Bisnis.com, JAKARTA - Setidaknya 126 orang diketahui tewas dan 188 lainnya luka-luka di wilayah Tibet, menurut laporan stasiun televisi pemerintah Tiongkok, CCTV.
Tidak ada kematian yang dilaporkan di Nepal atau di tempat lain.
Dilansir dari reuters, suhu di wilayah dataran tinggi turun hingga minus 18 derajat Celcius (0 derajat Fahrenheit) dalam semalam, menambah kesengsaraan mereka yang kehilangan tempat tinggal.
Tenda, jatah makanan, generator listrik dan perlengkapan lainnya telah mencapai lokasi pada Selasa malam, dan seluruh bagian jalan yang rusak akibat gempa telah dibuka kembali, tambah CCTV.
Lebih dari 400 orang yang terjebak akibat gempa bumi kuat di kaki pegunungan Himalaya telah diselamatkan, kata pejabat Tiongkok, sementara lebih dari 30.000 penduduk telah direlokasi, saat pencarian korban selamat memasuki hari kedua pada hari Rabu.
Pusat gempa berkekuatan 6,8 skala Richter pada hari Selasa, salah satu gempa paling kuat di kawasan ini dalam beberapa tahun terakhir, terletak di Tingri di wilayah Tibet, Tiongkok, sekitar 80 km (50 mil) utara Gunung Everest, gunung tertinggi di dunia. Gempa juga mengguncang bangunan di negara tetangga Nepal, Bhutan dan India.
Baca Juga
Dua puluh empat jam setelah gempa terjadi, para penyintas yang terjebak di bawah reruntuhan harus bermalam dalam suhu di bawah nol derajat dan berisiko mengalami hipotermia dan dehidrasi.

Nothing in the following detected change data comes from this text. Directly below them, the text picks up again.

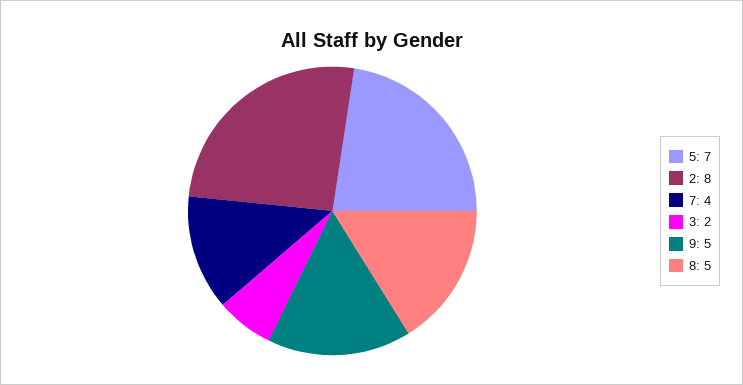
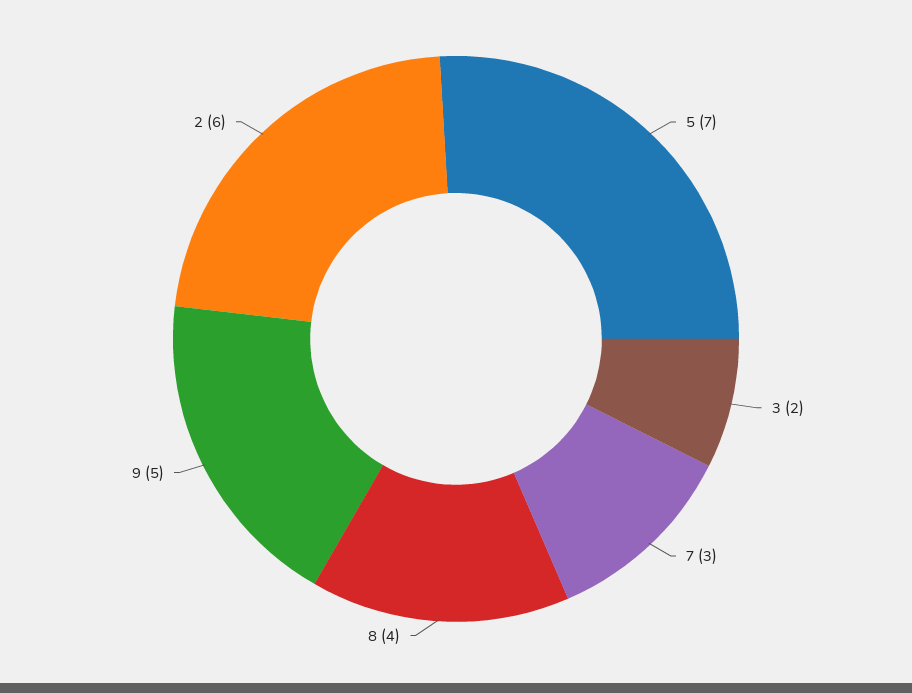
  {
    "5": 7,
-   "2": 8,
+   "2": 6,
-   "7": 4,
+   "7": 3,
    "3": 2,
    "9": 5,
-   "8": 5
+   "8": 4
  }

Survei awal menunjukkan 3.609 rumah telah hancur di wilayah Shigatse di Tibet, yang merupakan rumah bagi 800.000 orang, media pemerintah Tiongkok melaporkan pada Selasa malam, mengutip pejabat setempat. Lebih dari 500 orang dan 106 ambulans telah dikerahkan untuk membantu korban luka.
Bagian barat daya Tiongkok, Nepal, dan India bagian utara sering dilanda gempa bumi akibat tumbukan lempeng tektonik India dan Eurasia, yang mendorong laut purba yang kini menjadi dataran tinggi Qinghai-Tibet.
Seluruh dataran tinggi aktif secara seismik, serta tepi timur dan utaranya, yang tumpang tindih dengan provinsi dan wilayah Sichuan, Gansu, dan Qinghai di Tiongkok.
Beijing, yang mengelola Tibet sebagai wilayah otonom di Tiongkok, menolak kritik dari kelompok hak asasi manusia dan orang-orang buangan yang menuduh mereka menginjak-injak hak beragama dan budaya masyarakat Tibet.